Can this somehow be repaired even though tire shops are telling me no?  Is it just because they don't want to be responsible if something happens?

If it can be repaired what is the best method, inside repair?  I hate to pay another $325 for another new tire.

Answer
Danny,

No, sidewall damage can not be repaired.  The motion sidewalls go through is very complex and difficult to describe (you have to do it mathematically).  The bottom line is that patch type repairs do not hold up.  The only repairs that work are called "section repairs", but they are fairly expensive and unless you have a truck tire or an earthmover tire, the repair is too costly compared to the cost of the tire - and so most repair shops that do section repairs are not set up do to anything but truck and earthmover tires.

The net result is no one bothers with repairing passenger car tires in the sidewall.

There is always a liability issue when it comes to tire repairs.

A puncture means the tire was operated underinflated - and that uses up the fatigue resistance built into the tire many times faster - and there is only so much that can be put in.

But most of the time a tire that has been punctured was operated only a short time before it was discovered, and the risk of failure is fairly low - but not as good as one that was never operated underinflated.

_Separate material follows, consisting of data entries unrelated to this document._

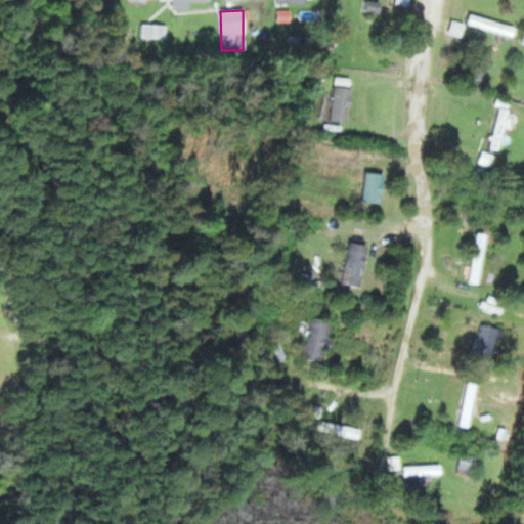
[(465,22),(511,37),(514,28),(468,13),(465,22)]
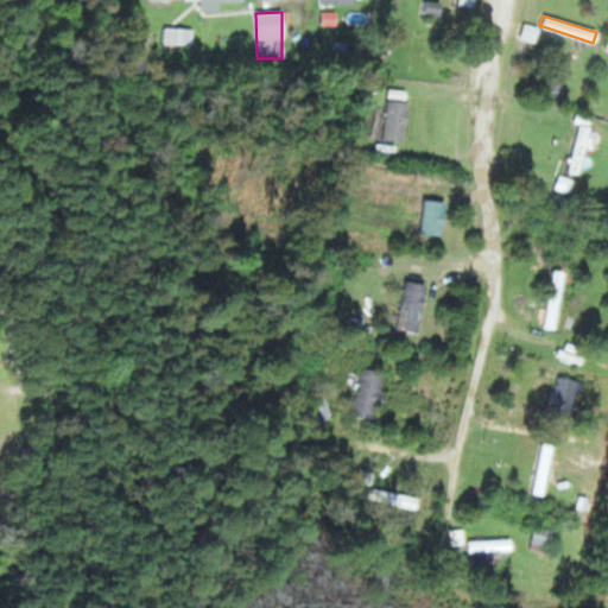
[(533,40),(536,27),(523,25),(520,38),(533,40)]
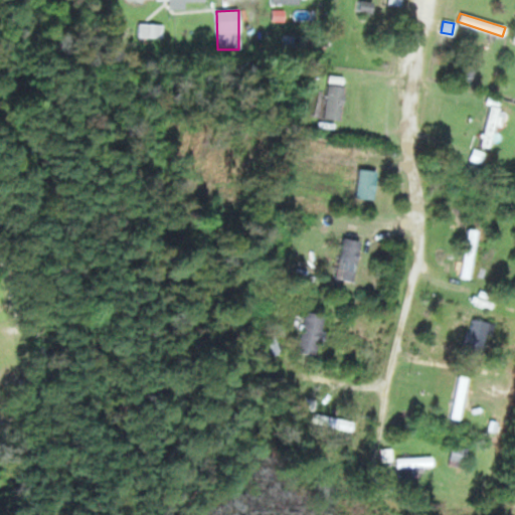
[(320,46),(320,35),(303,35),(303,46),(320,46)]
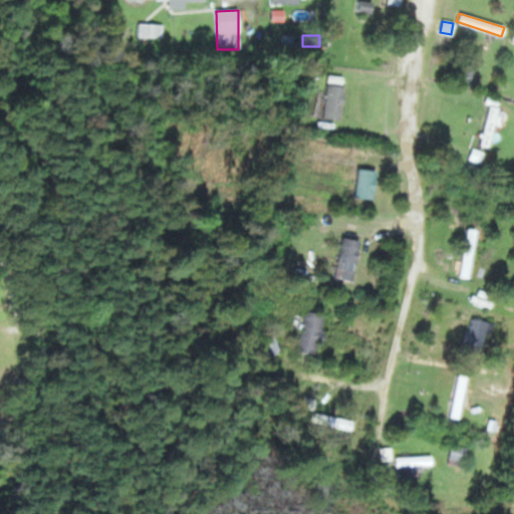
[(293,45),(294,36),(282,36),(282,44),(293,45)]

The problem is that if a tire failure occurs at high speeds... well, people have sometimes been killed when that happens. As a result, tire repairs are something that we should all take very seriously and be cautious about.  The failure rate might be small, but the consequences can be tragic.

That's why tire manufacturers don't sanction tire repairs - they merely tolerate them - and if a tire is repaired, it has to be done a certain way.  These restrictions are put into place to reduce the probability of a failure - it can't be eliminated.

And that includes the restriction that sidewalls can not be repaired.